[Work to be completed]:
Pick out every row below that contains the string "till" and copy each one. Case counts.

Page-level text extractions:
══════════════════════════════

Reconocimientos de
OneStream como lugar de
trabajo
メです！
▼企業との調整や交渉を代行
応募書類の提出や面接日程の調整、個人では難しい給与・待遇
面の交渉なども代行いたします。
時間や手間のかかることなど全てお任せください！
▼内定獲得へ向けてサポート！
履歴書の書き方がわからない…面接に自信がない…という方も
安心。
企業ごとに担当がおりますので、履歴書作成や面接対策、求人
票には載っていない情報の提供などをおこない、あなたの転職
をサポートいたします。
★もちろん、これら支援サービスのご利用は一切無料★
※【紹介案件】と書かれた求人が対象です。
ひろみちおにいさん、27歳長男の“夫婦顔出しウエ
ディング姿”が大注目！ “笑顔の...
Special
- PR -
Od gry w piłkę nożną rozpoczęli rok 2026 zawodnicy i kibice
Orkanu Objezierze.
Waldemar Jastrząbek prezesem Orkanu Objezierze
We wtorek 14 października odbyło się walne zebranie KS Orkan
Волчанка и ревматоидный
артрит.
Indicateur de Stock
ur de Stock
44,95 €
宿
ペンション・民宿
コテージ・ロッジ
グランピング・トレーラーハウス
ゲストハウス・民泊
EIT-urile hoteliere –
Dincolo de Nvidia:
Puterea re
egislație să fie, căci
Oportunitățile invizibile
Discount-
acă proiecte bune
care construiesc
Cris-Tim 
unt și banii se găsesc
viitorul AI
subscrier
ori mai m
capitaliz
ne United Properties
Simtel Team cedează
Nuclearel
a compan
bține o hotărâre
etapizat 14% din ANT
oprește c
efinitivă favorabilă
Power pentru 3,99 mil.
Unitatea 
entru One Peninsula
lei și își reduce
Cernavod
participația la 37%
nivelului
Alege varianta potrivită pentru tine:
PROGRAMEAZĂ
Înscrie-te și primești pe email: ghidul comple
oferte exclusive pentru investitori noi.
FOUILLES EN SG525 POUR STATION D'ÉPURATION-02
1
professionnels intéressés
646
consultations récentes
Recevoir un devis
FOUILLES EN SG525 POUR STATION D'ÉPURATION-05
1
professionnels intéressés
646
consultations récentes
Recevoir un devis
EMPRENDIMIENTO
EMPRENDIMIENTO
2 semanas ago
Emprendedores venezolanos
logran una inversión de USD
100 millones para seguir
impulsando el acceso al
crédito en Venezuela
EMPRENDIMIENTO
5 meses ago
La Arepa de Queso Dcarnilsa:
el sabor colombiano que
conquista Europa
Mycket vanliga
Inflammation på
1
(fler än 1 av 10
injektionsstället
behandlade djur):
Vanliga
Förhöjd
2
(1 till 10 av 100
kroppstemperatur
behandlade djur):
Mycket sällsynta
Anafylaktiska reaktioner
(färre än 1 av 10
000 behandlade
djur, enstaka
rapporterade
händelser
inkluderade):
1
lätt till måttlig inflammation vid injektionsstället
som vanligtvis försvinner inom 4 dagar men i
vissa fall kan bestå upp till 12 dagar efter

══════════════════════════════

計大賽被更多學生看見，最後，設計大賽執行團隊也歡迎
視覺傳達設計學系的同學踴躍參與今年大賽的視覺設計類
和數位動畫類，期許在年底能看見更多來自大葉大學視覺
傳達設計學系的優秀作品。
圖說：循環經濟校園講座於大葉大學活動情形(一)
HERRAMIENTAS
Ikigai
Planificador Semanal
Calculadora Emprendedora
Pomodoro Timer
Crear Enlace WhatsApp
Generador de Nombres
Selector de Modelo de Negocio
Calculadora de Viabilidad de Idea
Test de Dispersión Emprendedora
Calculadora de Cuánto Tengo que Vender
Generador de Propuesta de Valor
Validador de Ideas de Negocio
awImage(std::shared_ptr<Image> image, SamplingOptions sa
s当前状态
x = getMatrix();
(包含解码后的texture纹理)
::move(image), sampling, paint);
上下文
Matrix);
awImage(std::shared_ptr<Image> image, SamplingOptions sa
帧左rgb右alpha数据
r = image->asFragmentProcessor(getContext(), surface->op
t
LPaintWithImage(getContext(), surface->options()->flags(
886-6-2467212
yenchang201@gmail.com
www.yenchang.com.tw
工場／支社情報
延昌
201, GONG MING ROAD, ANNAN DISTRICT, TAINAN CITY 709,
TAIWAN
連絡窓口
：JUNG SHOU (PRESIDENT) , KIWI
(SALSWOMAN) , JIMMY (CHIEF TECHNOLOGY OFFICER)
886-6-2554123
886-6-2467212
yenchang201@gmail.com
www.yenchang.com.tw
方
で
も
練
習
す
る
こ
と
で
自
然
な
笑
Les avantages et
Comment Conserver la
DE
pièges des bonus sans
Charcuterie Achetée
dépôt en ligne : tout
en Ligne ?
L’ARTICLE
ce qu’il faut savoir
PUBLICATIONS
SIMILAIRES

══════════════════════════════

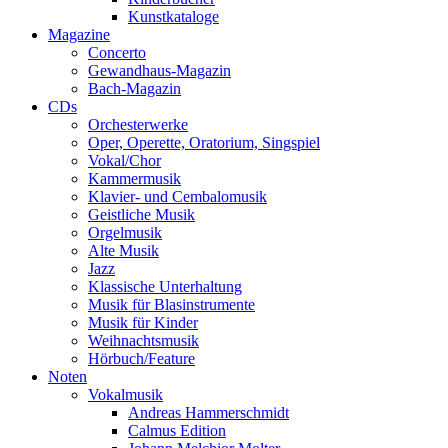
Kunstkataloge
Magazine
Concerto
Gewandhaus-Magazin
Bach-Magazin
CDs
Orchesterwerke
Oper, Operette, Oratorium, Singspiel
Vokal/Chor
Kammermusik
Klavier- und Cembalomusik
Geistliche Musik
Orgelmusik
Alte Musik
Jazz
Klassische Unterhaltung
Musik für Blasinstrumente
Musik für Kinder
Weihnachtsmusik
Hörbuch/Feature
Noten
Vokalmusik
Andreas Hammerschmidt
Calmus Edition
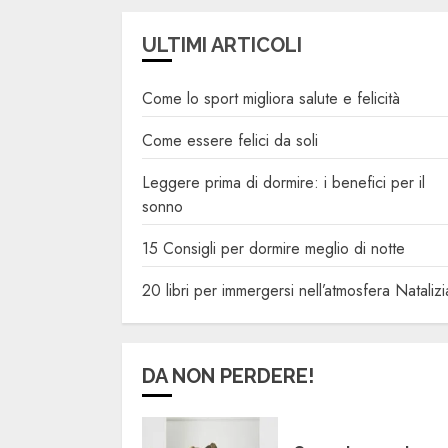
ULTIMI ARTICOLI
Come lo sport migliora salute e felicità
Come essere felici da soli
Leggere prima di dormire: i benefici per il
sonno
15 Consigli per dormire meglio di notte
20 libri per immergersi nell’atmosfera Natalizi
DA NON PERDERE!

══════════════════════════════

[The answer]:
(1 till 10 av 100
lätt till måttlig inflammation vid injektionsstället
vissa fall kan bestå upp till 12 dagar efter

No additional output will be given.